The data Start Marker

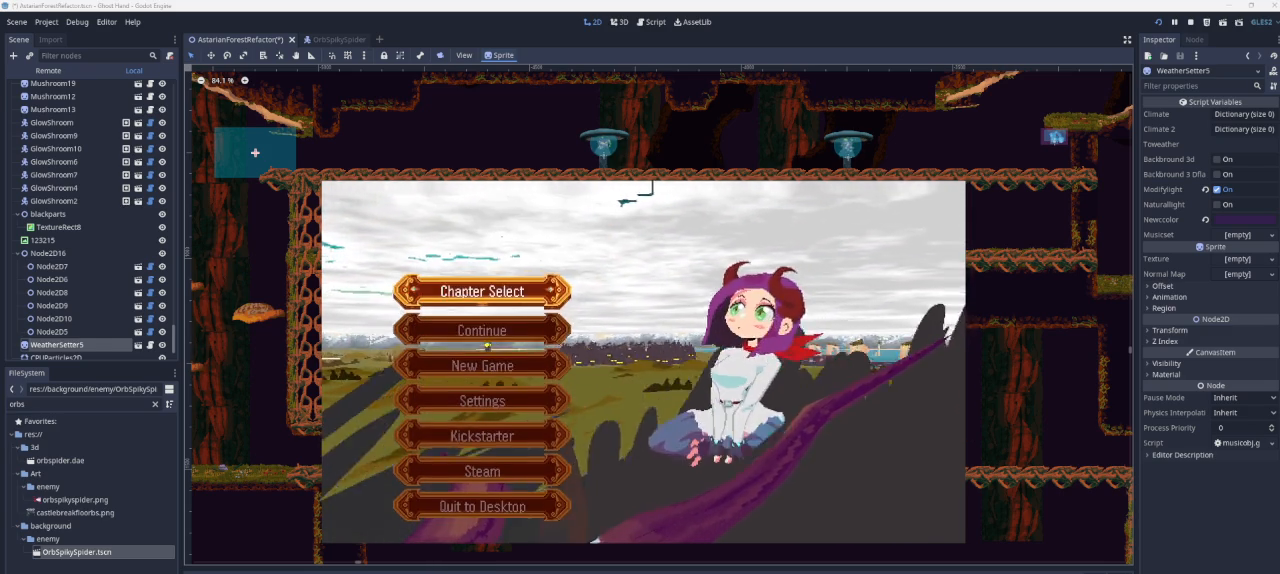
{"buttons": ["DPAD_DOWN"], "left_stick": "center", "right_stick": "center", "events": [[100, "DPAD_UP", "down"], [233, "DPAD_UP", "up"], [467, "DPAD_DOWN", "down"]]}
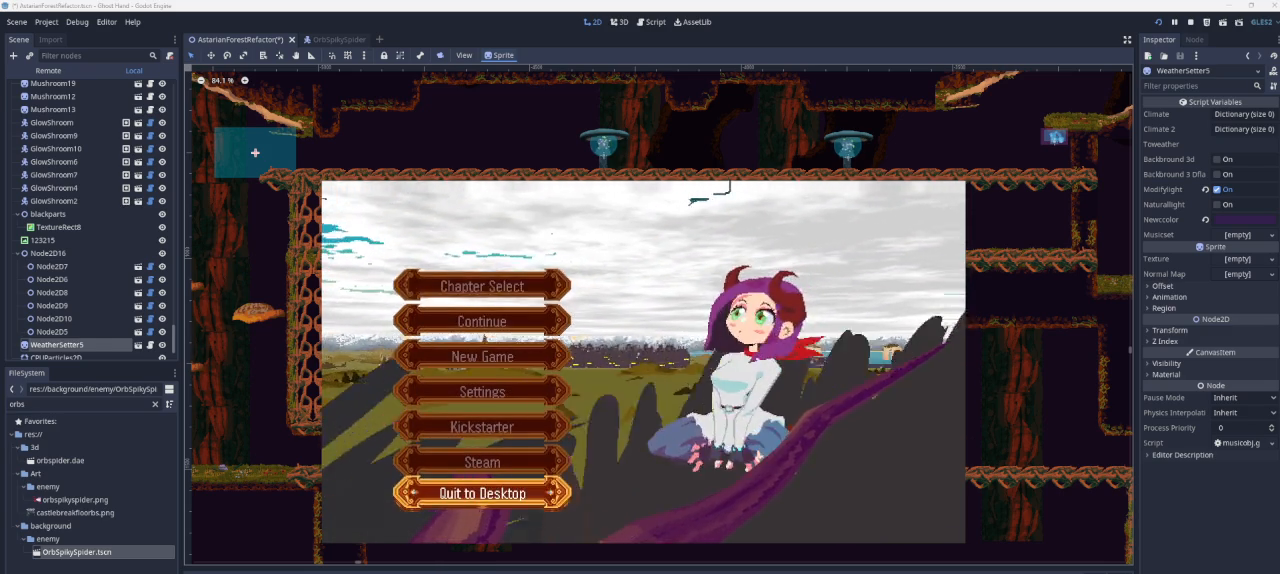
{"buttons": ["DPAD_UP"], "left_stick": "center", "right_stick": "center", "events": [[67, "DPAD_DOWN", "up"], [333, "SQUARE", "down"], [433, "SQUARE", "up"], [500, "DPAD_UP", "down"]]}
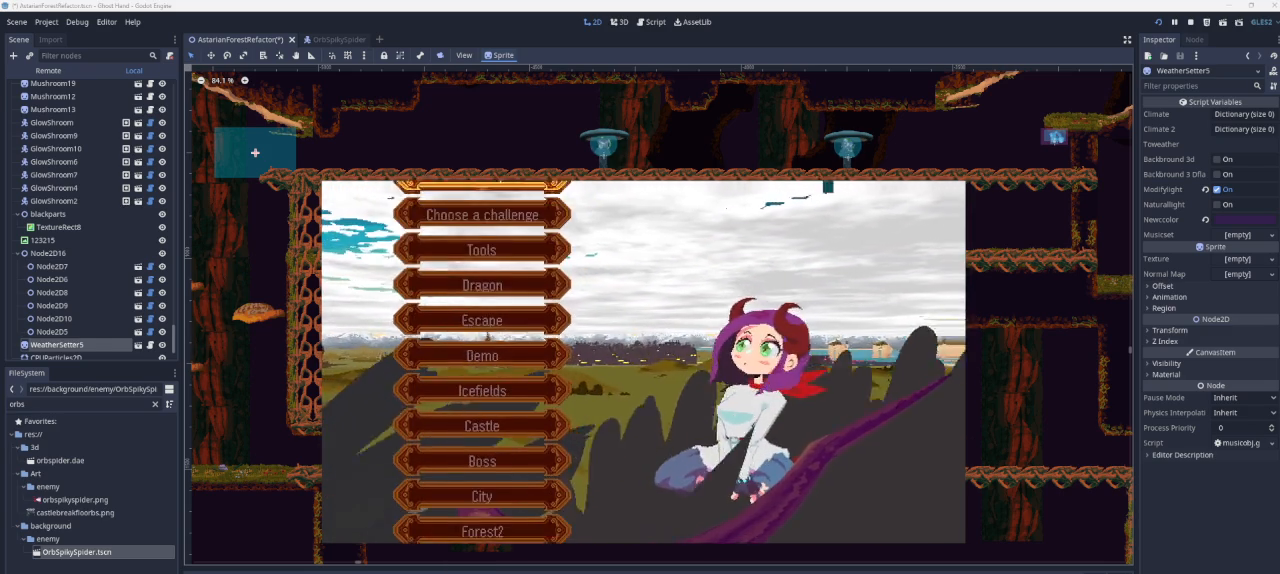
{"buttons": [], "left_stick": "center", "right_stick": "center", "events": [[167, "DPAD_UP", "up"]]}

The data End Marker

■ **Task goal**:
Would you retype the listing above exactly, omitting its pictures?

■ **Output of the task**:
{"buttons": ["DPAD_DOWN"], "left_stick": "center", "right_stick": "center", "events": [[100, "DPAD_UP", "down"], [233, "DPAD_UP", "up"], [467, "DPAD_DOWN", "down"]]}
{"buttons": ["DPAD_UP"], "left_stick": "center", "right_stick": "center", "events": [[67, "DPAD_DOWN", "up"], [333, "SQUARE", "down"], [433, "SQUARE", "up"], [500, "DPAD_UP", "down"]]}
{"buttons": [], "left_stick": "center", "right_stick": "center", "events": [[167, "DPAD_UP", "up"]]}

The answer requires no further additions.